• **Activity 1**
Rewrite the essay on purpose and ethics between "Last Thursday my" and "read in parts.", inclusive, putting "finals" in place of "exams".
• **Activity 2**
Carry on the essay about purpose and ethics from its last paragraph.

Last Thursday my professor reminded us of the Elie Wiesel Prize in Ethics Contest for undergraduate juniors and seniors which was due today. The first-place prize of $5,000 was enough to convince me that it was worth it to sacrifice the time I should be spending on preparing for exams to write an essay to submit. This is the result. I apologize for the length; perhaps it would be best read in parts.
Flourishing on Purpose
But seek first his kingdom and his righteousness, and all these things will be given to you as well. --Jesus, The Gospel of Matthew
Most of what I remember from the college Spanish class which I took during my senior year of high school has little to do with the Spanish language. Conversational fluency developed as a means of grappling with the dapper young professor’s perspectives on issues in philosophy, sociology, sexuality, ethics and religion which were largely unfamiliar to my evangelical Christian upbringing. One day he asked us to suggest essential characteristics of a universal religion. Although bewildered at such a prospect, I was the first to raise my hand. “Religion should offer purpose to life,” I ventured. He rejected my suggestion with a wave of his hand, explaining that the lack of consensus on the issue deemed the question of purpose irrelevant to any guiding framework for humanity. Too dumbfounded to articulate my gut revulsion to his flippant dismissal of this core value, I sat back to listen as he directed the discussion toward universally acceptable ethical standards. His ideas were strangely compelling, and I began to wonder if he was right. Should we dismiss the question of purpose for human life from discussion of ethics?
My bewilderment about his ethical views continued throughout the semester. By the summer my interpretive framework was shaken enough that I began to doubt that I understood enough about the world to bring about the ethical change which I believed it so desperately needed. Were ethics possible without purpose? Did I even know how to make a meaningful difference? Yet college scholarship checks from civic clubs, philanthropists and a music teachers’ association affirmed my intentions and ability. Convinced that there was truth to be discovered and reassured of my potential to discover it, I set my sights on college.
My pastor called in the final hours before my departure. I stood in the kitchen with the phone cradled on my shoulder as she prayed over me a blessing inspired by words inscribed on St. Patrick’s breastplate: “God go with you, God before you, God behind you, God in you, God beneath you, God above you, God on your right, God on your left, God where you lie, God where you sit, God where you arise.” The moment of peace which enveloped me dissipated as the prayer ended. “Don’t be content to merely survive,” she encouraged me, “Go and thrive.” I thanked her. Her blessing calling for God to indwell and accompany me so that I would flourish was tightly interwoven with orientation in moral space. It was as if she knew that I would need purposeful direction.

• **Given records**
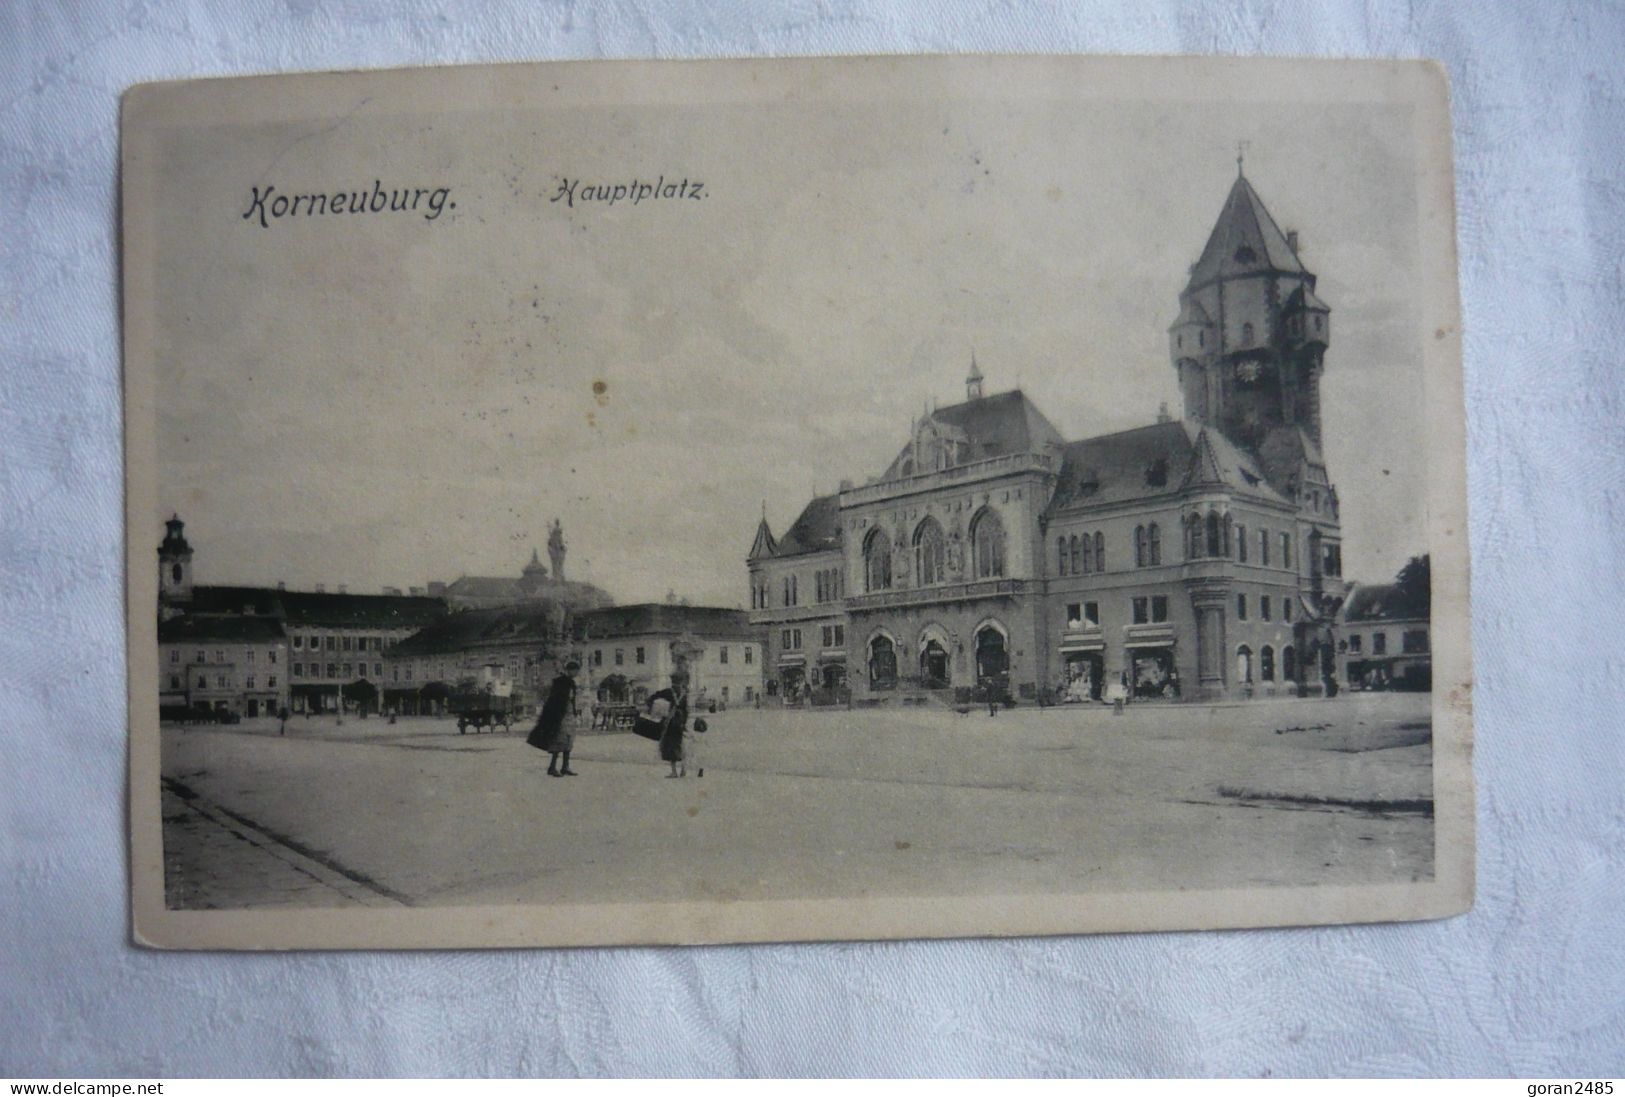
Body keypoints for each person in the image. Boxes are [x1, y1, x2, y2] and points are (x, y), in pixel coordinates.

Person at [526, 660, 580, 777]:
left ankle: (565, 766)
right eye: (575, 670)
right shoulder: (561, 682)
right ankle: (552, 767)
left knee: (569, 741)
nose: (576, 673)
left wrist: (574, 713)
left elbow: (572, 700)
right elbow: (556, 700)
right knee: (558, 741)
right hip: (560, 716)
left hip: (569, 715)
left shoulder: (571, 683)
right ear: (570, 670)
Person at [649, 671, 691, 778]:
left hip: (670, 723)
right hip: (680, 722)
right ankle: (683, 769)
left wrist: (652, 707)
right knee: (680, 745)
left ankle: (674, 772)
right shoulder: (684, 694)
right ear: (681, 681)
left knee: (670, 747)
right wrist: (684, 723)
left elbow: (654, 696)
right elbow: (686, 710)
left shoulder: (668, 692)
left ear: (671, 681)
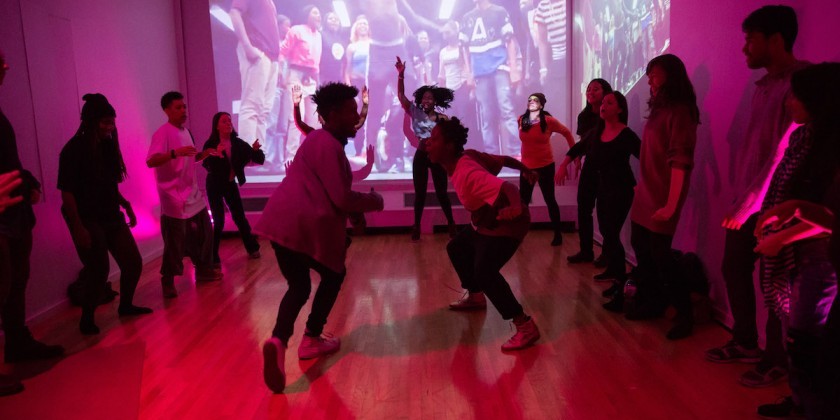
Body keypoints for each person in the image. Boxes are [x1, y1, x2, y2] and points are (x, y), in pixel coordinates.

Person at [706, 5, 809, 389]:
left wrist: (751, 201)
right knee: (735, 267)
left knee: (776, 281)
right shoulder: (764, 86)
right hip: (749, 199)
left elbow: (782, 150)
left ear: (776, 39)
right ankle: (746, 341)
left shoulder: (801, 83)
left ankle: (777, 358)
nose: (745, 48)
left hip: (777, 202)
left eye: (751, 39)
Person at [257, 83, 384, 394]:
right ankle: (311, 337)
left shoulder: (318, 141)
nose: (356, 117)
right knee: (334, 273)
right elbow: (340, 197)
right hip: (305, 224)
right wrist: (372, 202)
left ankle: (278, 339)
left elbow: (333, 188)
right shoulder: (327, 144)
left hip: (282, 221)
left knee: (299, 287)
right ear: (331, 114)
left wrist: (356, 213)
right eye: (351, 111)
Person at [751, 62, 840, 419]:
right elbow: (805, 199)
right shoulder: (808, 138)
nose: (789, 104)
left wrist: (785, 230)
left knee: (807, 340)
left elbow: (831, 216)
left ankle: (811, 406)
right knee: (798, 335)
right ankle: (802, 400)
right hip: (800, 250)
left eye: (796, 98)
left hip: (819, 255)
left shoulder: (831, 148)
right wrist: (782, 212)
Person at [605, 54, 699, 341]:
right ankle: (655, 300)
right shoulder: (659, 109)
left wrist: (671, 204)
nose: (649, 80)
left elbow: (680, 159)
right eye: (648, 75)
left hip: (662, 192)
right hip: (647, 191)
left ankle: (685, 312)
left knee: (661, 254)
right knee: (641, 247)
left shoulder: (680, 111)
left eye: (654, 75)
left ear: (670, 76)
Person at [426, 117, 539, 351]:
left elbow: (507, 187)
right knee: (457, 247)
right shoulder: (468, 157)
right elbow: (504, 159)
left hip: (511, 223)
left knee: (485, 272)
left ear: (449, 146)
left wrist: (516, 206)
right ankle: (476, 296)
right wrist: (525, 169)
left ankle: (525, 326)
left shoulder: (467, 172)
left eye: (434, 138)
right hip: (487, 221)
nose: (428, 143)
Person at [58, 94, 152, 335]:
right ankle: (87, 319)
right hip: (86, 217)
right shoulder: (73, 150)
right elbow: (67, 194)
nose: (110, 127)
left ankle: (126, 305)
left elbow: (107, 183)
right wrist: (78, 227)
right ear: (91, 121)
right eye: (105, 122)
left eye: (112, 122)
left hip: (110, 213)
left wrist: (125, 203)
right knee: (98, 269)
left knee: (132, 262)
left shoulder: (108, 144)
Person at [0, 49, 63, 397]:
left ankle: (18, 342)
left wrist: (26, 181)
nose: (6, 65)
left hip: (14, 216)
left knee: (15, 284)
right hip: (3, 220)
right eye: (0, 60)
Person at [563, 92, 640, 294]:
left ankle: (620, 279)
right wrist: (564, 164)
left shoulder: (626, 134)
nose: (603, 105)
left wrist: (647, 184)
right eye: (603, 102)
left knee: (612, 233)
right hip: (604, 189)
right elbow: (579, 147)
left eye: (609, 102)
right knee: (607, 233)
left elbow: (645, 158)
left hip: (622, 190)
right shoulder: (597, 131)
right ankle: (615, 272)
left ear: (620, 109)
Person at [146, 91, 221, 299]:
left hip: (192, 194)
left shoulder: (186, 132)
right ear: (167, 110)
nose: (183, 111)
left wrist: (203, 155)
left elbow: (188, 158)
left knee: (205, 230)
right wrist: (173, 153)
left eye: (184, 107)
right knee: (175, 242)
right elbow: (151, 161)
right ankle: (168, 279)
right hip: (173, 197)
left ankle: (203, 269)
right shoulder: (162, 133)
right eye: (178, 108)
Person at [396, 56, 457, 241]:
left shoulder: (442, 119)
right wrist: (401, 76)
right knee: (420, 193)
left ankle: (451, 225)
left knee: (442, 193)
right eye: (424, 97)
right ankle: (416, 227)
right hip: (422, 155)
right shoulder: (415, 111)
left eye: (430, 98)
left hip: (436, 157)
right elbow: (401, 97)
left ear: (435, 101)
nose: (426, 100)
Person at [202, 112, 264, 266]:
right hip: (214, 185)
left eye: (229, 121)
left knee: (240, 217)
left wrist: (256, 150)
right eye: (224, 121)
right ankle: (212, 255)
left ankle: (252, 248)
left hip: (230, 184)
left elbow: (258, 159)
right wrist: (217, 154)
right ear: (216, 126)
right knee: (218, 220)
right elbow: (206, 165)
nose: (228, 123)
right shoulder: (210, 144)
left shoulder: (237, 143)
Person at [460, 0, 522, 156]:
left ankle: (516, 153)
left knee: (506, 109)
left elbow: (510, 41)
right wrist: (468, 73)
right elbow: (464, 50)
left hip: (499, 67)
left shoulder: (499, 12)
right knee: (487, 115)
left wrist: (513, 68)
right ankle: (492, 155)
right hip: (480, 71)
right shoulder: (467, 18)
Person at [563, 78, 613, 265]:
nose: (591, 92)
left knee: (605, 213)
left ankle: (608, 254)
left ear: (606, 92)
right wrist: (576, 158)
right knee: (584, 209)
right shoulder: (584, 117)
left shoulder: (610, 114)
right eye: (589, 89)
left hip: (607, 169)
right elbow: (585, 142)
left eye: (596, 89)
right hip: (590, 166)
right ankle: (586, 251)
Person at [516, 92, 574, 246]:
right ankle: (518, 235)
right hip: (526, 168)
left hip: (545, 166)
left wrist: (574, 154)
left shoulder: (549, 121)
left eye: (535, 101)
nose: (532, 103)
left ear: (541, 105)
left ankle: (557, 234)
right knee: (523, 202)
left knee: (550, 199)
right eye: (530, 101)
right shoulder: (521, 119)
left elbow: (567, 133)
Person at [230, 0, 280, 156]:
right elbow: (234, 13)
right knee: (252, 105)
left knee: (264, 110)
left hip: (271, 56)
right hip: (257, 49)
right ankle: (246, 156)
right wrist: (247, 46)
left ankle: (258, 154)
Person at [279, 5, 322, 162]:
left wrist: (318, 84)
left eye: (319, 13)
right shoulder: (296, 30)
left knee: (314, 120)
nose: (319, 16)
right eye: (315, 12)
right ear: (307, 15)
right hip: (295, 76)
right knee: (297, 117)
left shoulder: (318, 35)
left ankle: (309, 157)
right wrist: (281, 75)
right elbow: (282, 52)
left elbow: (316, 62)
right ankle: (291, 158)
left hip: (311, 78)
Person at [533, 0, 569, 120]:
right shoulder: (543, 7)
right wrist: (543, 69)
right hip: (558, 59)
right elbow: (542, 42)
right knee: (554, 101)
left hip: (576, 56)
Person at [344, 15, 372, 157]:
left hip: (371, 84)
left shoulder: (373, 44)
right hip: (357, 84)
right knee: (359, 116)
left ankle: (369, 149)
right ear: (356, 27)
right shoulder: (352, 47)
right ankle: (358, 148)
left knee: (370, 116)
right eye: (360, 23)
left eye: (365, 23)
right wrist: (350, 90)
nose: (363, 25)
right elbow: (347, 70)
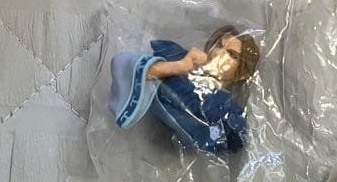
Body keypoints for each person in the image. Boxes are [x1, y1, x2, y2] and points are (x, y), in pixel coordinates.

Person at [109, 24, 259, 153]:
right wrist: (179, 66)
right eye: (219, 45)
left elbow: (214, 139)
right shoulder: (176, 55)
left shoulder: (229, 112)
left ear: (243, 73)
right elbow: (126, 65)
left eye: (231, 55)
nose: (219, 54)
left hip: (168, 160)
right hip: (133, 142)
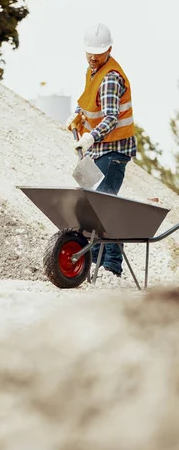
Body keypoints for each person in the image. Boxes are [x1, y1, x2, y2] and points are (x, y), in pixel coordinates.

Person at [66, 23, 137, 277]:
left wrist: (90, 137)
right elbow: (87, 100)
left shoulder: (110, 77)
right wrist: (77, 116)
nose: (93, 56)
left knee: (103, 206)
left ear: (109, 49)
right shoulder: (93, 70)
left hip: (115, 151)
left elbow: (111, 118)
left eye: (98, 52)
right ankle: (92, 262)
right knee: (93, 206)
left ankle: (110, 267)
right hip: (100, 151)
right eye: (90, 52)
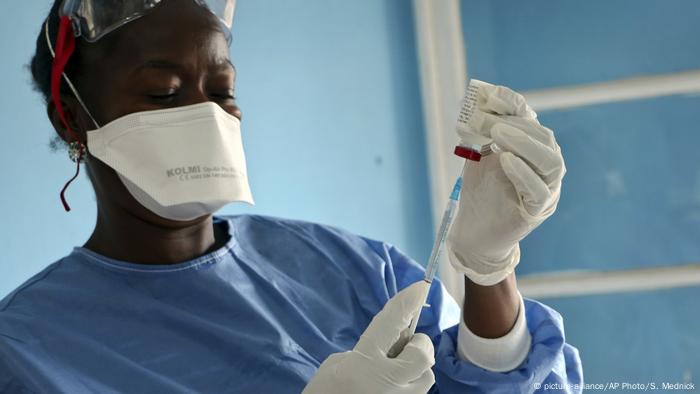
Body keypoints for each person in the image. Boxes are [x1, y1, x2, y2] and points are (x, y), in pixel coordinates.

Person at [0, 0, 582, 392]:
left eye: (222, 91)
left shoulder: (354, 269)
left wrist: (489, 271)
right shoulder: (27, 350)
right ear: (72, 118)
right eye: (163, 92)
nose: (205, 115)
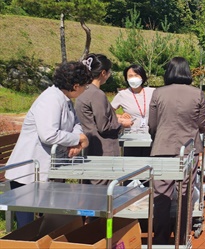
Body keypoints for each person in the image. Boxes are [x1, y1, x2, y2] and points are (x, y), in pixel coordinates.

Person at [4, 61, 91, 229]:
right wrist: (77, 139)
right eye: (84, 86)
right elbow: (49, 134)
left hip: (46, 169)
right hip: (28, 171)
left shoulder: (65, 99)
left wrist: (78, 137)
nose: (84, 90)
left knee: (46, 222)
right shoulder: (50, 99)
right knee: (26, 226)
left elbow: (76, 123)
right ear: (75, 86)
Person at [148, 57, 205, 244]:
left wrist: (157, 136)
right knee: (185, 193)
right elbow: (202, 123)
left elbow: (152, 124)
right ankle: (181, 237)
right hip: (188, 149)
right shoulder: (198, 93)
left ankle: (160, 237)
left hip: (162, 147)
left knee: (161, 195)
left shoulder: (158, 93)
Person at [75, 54, 132, 162]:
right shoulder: (97, 94)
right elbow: (104, 126)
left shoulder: (83, 91)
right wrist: (122, 124)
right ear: (103, 73)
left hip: (88, 145)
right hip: (103, 148)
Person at [111, 64, 155, 157]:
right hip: (131, 137)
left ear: (142, 76)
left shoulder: (152, 92)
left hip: (150, 137)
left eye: (136, 75)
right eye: (130, 76)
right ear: (126, 78)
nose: (133, 78)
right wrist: (120, 117)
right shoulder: (122, 94)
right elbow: (108, 112)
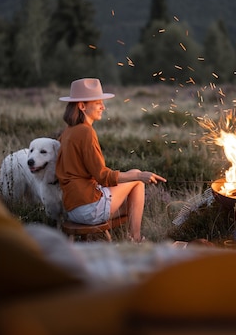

• **Answer box 1**
Last Thursday my professor reminded us of the Elie Wiesel Prize in Ethics Contest for undergraduate juniors and seniors which was due today. The first-place prize of $5,000 was enough to convince me that it was worth it to sacrifice the time I should be spending on preparing for finals to write an essay to submit. This is the result. I apologize for the length; perhaps it would be best read in parts.

• **Answer box 2**
As we drove the final few hours through the darkness between the life I knew and freshman orientation weekend, I realized that there were millions of other people my age in the exact same situation. I had never felt so much like one lost at sea. As a homeschooled student, I was accustomed to identifying myself against the masses, as one whose family’s choices set her apart as distinct. Now I was one of the crowd. The gravity of this identity shift began to sink in as I joined a university community populated by students who largely shared my values, ethics, and beliefs. Most of what had identified me as an individual was now either irrelevant, obsolete, or simply identified me as one of my peers.
The realization that I was no longer unique sent me scrambling for the turquoise Who Am I? devotional journal which my grandma had given me five years earlier to help me navigate the turbulence of an adolescent identity crisis. But as I flipped through its pages while home on break I found only superficial characterizations of my identity as a person ordained by God as a member of a particular family, with a particular ethnicity, in a particular religious tradition, engaged in particular relationships and endowed with particular talents. None of it felt personal, real, or fundamentally identified me. Another’s name could have been substituted for mine and the details remain essentially unchanged.
Charles Taylor’s thoughts on the frightful experience of identity crisis in his book Sources of the Self resonate with my experience. “What this brings to light is the essential link between identity and a kind of orientation. To know who you are is to be oriented in moral space, a space in which questions arise about what is good or bad, what is worth doing and what not, what has meaning and importance for you and what is trivial and secondary.” Losing my sense of identity made me feel like one lost at sea because I did not know how to orient my life around the meaningful and significant.
I reasoned that those who had gone before me could serve as guides in my search for meaning. So I became the overzealous freshman who took notes during the new student orientation class in which the other 499 students—including the upperclassmen leaders of our freshman group—distracted themselves with sleep, homework, the internet, or phones. Even though I had joined the masses, I did not have to identify with them. I determined to identify standards of achievement by which to distinguish myself. I listened intently to the panel of upperclassmen students as they dispensed wisdom from their college experience thus far. “Don’t try to do two things at once,” a charming brunette advised. “You’re much better off getting your work done first and then going to hang out with your friends or watch TV. Be fully engaged in whatever you’re doing and you’ll be much more efficient.”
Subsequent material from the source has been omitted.